A Quantitative Analysis of Hepatic Ultrastructure in Rats During Enhanced Bile Secretion

The ultrastructural changes in hepatocytes of rats subjected to selective biliary obstruction (SBO), wherein the biliary system draining approximately two-thirds of the liver is obstructed, were evaluated by quantitative electron microscopy or stereology. The remaining unobstructed portion of the organ compensates for this loss of bile secretion by functioning in a hypersecretory mode. This animal model permits the comparison of hepatocellular fine structure associated with the conditions of nonsecretion and hypersecretion of bile with that found in normal secreting sham-operated rats. Since recent evidence suggests the presence of lobular gradients in hepatic structure and function, both centrolobular and periportal hepatocytes were examined. The low incidence of Golgi membrane profiles in high magnification electron micrographs results in a low confidence level of sampling and, thus, necessitates the application of a novel parameter for estimating the amount of Golgi complex, i.e., the Golgi-rich area. For the most part, the lobular variation in hepatic fine structure in the sham-operated animals was similar to that described by Loud ('68). However, the periportal parenchyma contained approximately twice the volume of Golgi-rich area as the centrolobular tissue.
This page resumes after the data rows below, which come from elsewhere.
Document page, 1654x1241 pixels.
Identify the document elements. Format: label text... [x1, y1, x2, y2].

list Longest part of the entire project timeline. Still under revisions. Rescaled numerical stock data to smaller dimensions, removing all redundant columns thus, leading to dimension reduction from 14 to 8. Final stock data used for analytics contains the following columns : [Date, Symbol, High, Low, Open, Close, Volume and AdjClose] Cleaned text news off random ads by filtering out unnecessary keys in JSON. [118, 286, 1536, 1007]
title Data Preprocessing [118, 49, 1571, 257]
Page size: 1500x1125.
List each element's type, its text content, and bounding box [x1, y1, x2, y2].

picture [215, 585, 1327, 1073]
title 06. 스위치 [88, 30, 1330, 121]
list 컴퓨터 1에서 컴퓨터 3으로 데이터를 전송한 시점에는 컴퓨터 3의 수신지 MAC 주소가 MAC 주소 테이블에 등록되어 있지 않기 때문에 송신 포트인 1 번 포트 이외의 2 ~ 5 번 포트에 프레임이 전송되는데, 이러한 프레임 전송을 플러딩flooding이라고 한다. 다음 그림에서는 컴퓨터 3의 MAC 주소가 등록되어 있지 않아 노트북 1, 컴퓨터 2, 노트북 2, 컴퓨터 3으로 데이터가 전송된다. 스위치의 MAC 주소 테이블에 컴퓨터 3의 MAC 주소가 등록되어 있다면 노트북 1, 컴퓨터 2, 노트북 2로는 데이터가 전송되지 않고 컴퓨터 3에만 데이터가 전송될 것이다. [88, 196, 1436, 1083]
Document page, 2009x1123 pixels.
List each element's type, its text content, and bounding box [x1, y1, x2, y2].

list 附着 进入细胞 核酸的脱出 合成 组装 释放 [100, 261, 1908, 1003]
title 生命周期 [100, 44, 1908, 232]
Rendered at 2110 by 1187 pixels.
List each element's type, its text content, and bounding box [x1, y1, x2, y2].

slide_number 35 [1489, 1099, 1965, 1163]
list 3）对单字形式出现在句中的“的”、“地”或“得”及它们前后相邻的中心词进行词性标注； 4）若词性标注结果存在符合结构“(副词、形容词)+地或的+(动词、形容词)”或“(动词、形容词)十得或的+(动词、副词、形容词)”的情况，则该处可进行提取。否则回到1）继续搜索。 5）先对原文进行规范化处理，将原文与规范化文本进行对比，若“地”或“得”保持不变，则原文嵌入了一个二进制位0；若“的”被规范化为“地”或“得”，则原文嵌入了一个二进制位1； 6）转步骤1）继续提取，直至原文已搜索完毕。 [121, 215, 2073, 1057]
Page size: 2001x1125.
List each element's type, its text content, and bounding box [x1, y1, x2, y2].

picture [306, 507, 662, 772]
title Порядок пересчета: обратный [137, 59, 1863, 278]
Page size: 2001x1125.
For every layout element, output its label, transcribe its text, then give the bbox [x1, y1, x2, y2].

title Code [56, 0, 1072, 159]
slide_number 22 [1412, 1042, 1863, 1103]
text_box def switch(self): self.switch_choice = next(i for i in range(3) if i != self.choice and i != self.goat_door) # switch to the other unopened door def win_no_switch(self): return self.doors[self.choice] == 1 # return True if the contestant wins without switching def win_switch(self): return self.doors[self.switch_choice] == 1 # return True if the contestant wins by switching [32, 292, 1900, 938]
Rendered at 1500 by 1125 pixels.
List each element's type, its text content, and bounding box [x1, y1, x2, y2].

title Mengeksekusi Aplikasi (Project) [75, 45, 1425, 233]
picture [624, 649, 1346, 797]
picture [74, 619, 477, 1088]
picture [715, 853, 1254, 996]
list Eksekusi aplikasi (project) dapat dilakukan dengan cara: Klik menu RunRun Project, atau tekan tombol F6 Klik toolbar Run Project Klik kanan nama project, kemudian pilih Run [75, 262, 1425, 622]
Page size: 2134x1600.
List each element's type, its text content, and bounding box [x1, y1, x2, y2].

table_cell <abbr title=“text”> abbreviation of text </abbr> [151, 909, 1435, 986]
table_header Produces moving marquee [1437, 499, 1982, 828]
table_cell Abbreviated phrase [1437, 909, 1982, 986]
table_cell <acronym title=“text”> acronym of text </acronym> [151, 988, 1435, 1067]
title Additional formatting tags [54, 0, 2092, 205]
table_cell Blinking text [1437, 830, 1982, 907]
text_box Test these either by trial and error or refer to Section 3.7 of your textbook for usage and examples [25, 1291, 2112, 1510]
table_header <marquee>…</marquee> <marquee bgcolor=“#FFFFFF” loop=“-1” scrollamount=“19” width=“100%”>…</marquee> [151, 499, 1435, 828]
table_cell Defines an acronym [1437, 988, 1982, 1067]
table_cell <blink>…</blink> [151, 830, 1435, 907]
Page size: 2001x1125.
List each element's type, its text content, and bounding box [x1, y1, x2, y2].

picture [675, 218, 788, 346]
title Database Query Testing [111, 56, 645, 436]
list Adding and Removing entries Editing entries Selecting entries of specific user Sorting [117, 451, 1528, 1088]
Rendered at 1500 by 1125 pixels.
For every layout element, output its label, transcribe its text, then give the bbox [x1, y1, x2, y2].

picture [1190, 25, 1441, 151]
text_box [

The amount of cytoplasmic lipid increased significantly in the SBO unobstructed lobes, although there were few or no changes in the other intracellular organelles or inclusions except those related to the Golgi complex. The volume of Golgi-rich area increased significantly in the centrolobular tissue of the SBO unobstructed (hypersecretory) lobes to the extent that both intralobular zones contained similar amounts of this component. These data suggest that the Golgi complex is a dynamic unit which responds to changes in hepatocellular activity and may be involved in bile secretion.